He said web users needed to be more conscious that websites that seemed to be permanent fixtures of the online world could disappear within a few years. "Whatever social site, wherever you put your data, you should make sure that you can get it back and get it back in a standard form. And in fact if I were you I would do that regularly, just like you back up your computer … maybe our grandchildren depending on which website we use may or may not be able to see our photos.
The rest of the article is well worth reading, but the comment about photos is pertinent to my storyline project.
How much harder would it be for someone to rebuild my Mum's storyline when the data is fragmented and silo'd? When it was stored somewhere that is long gone? Even if the actual asset remains, the photo or whatever, the meta data will (probably) be long gone - the title, descriptions, tags, annotations, comments and conversations.
Almost everything that I'm drawing from for mums story is physical - diaries, books, letters, notes.
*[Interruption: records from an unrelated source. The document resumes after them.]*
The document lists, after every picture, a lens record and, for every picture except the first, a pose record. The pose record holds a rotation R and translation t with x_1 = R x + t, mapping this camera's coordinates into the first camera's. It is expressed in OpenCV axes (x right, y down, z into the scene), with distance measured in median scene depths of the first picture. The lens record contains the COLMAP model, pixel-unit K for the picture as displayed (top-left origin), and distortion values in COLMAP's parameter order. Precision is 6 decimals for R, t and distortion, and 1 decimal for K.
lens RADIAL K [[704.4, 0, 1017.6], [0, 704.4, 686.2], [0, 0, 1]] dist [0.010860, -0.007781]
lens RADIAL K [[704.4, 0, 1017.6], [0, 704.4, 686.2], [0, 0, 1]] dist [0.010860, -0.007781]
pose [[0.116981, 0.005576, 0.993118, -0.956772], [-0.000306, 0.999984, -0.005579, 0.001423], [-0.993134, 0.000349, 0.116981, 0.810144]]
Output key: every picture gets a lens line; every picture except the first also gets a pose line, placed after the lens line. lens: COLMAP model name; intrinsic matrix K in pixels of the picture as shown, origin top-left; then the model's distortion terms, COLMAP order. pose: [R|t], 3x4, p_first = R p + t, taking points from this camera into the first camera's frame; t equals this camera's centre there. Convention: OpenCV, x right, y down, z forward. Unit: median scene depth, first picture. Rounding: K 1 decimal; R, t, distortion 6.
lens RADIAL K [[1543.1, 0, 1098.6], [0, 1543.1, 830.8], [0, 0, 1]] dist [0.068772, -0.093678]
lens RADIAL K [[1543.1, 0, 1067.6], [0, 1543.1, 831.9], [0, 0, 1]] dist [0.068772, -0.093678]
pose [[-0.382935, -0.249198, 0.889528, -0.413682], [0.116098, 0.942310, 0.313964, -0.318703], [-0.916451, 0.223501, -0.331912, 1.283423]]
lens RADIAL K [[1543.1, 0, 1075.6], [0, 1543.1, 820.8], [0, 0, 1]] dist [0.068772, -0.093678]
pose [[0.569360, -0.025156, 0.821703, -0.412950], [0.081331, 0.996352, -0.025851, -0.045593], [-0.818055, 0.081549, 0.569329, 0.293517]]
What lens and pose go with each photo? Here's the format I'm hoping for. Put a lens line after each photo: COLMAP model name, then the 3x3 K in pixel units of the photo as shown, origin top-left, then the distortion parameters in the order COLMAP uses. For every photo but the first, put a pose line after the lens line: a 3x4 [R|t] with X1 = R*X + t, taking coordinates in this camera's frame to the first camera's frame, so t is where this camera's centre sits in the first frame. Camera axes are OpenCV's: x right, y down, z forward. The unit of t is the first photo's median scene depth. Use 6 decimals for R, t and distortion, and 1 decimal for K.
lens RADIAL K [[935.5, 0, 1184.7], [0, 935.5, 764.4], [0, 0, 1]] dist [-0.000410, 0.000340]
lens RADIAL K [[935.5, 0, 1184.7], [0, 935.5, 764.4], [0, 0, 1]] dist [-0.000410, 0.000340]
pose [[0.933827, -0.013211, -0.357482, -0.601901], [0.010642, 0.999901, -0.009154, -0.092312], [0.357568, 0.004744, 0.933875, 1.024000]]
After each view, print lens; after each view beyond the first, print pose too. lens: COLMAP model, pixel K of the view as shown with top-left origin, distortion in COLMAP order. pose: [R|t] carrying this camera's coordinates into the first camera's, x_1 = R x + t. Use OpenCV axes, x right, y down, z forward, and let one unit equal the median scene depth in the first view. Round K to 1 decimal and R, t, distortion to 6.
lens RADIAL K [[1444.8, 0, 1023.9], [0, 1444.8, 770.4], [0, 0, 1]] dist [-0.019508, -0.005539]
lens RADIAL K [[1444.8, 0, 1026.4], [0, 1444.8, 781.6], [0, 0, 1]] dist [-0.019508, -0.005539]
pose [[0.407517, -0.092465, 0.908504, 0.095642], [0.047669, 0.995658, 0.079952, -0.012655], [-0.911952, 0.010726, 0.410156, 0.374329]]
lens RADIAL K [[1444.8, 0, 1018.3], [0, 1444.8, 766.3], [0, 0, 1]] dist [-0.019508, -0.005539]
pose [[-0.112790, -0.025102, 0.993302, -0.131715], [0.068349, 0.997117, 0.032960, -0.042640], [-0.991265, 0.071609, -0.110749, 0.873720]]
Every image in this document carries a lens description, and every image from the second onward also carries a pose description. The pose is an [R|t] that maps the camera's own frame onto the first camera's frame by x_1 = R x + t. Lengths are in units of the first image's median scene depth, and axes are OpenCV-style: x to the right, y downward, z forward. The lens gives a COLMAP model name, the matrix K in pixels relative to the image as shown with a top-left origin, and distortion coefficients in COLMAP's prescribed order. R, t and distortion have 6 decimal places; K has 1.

Yes, paper degrades and I've no doubt lost a lot of information from paper that is no longer legible or too brittle to handle, but in general it still holds the meta data it started with - the writing on the back of a photo, an x above my Grandad's head on a group photo, the scrapbook of newspaper cuttings carefully cut out and annotated for the Hull Operatic society.
This stuff is important, without it my project would be so much harder, less evidenced, and more guess work.